2016-10-26 Thread Hyukjin Kwon
Hi Koert,


I am curious about your case. I guess the purpose of timestampFormat and
dateFormat is to infer timestamps/dates when parsing/inferring

but not to exclude the type inference/parsing. Actually, it does try to
infer/parse in 2.0.0 as well (but it fails) so actually I guess there
wouldn't be a big performance difference.


I guess it is type inference and therefore it is the right behaviour that
it tries to do its best to infer the appropriate type inclusively.

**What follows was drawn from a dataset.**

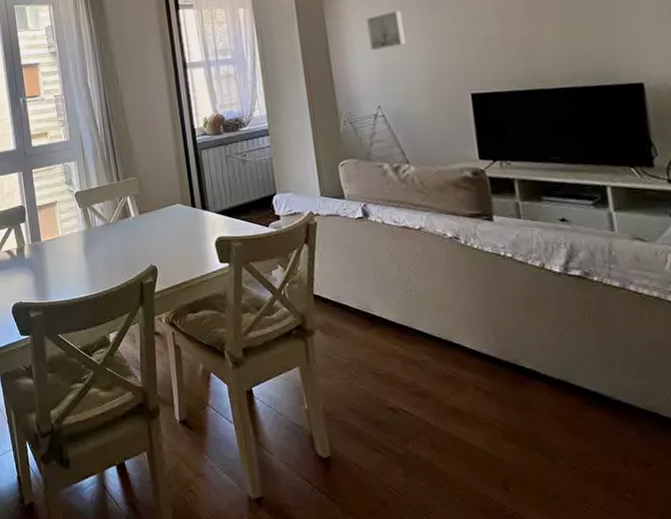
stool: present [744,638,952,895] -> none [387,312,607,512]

Why don't you just cast the timestamps to strings?


Thanks.


2016-10-27 9:47 GMT+09:00 Koert Kuipers :

> i tried setting both dateFormat and timestampFormat to impossible values
> (e.g. "~|.G~z~a|wW") and it still detected my data to be TimestampType
>
> On Wed, Oct 26, 2016 at 1:15 PM, Koert Kuipers  wrote:
>
>> we had the inference of dates/timestamps when reading csv files disabled
>> in spark 2.0.0 by always setting dateFormat to something impossible (e.g.
>> dateFormat "~|.G~z~a|wW")
>>
>> i noticed in spark 2.0.1 that setting this impossible dateFormat does not
>> stop spark from inferring it is a date or timestamp type anyhow. is this
>> intentional? how do i disable inference of datetype/timestamp type now?
>>
>> thanks! koert
>>
>>
>


Re: csv date/timestamp type inference in spark 2.0.1

2016-10-26 Thread Koert Kuipers
i tried setting both dateFormat and timestampFormat to impossible values
(e.g. "~|.G~z~a|wW") and it still detected my data to be TimestampType

On Wed, Oct 26, 2016 at 1:15 PM, Koert Kuipers  wrote:

> we had the inference of dates/timestamps when reading csv files disabled
> in spark 2.0.0 by always setting dateFormat to something impossible (e.g.
> dateFormat "~|.G~z~a|wW")
>
> i noticed in spark 2.0.1 that setting this impossible dateFormat does not
> stop spark from inferring it is a date or timestamp type anyhow. is this
> intentional? how do i disable inference of datetype/timestamp type now?
>
> thanks! koert
>
>


csv date/timestamp type inference in spark 2.0.1

2016-10-26 Thread Koert Kuipers
we had the inference of dates/timestamps when reading csv files disabled in
spark 2.0.0 by always setting dateFormat to something impossible (e.g.
dateFormat "~|.G~z~a|wW")

i noticed in spark 2.0.1 that setting this impossible dateFormat does not
stop spark from inferring it is a date or timestamp type anyhow. is this
intentional? how do i disable inference of datetype/timestamp type now?

thanks! koert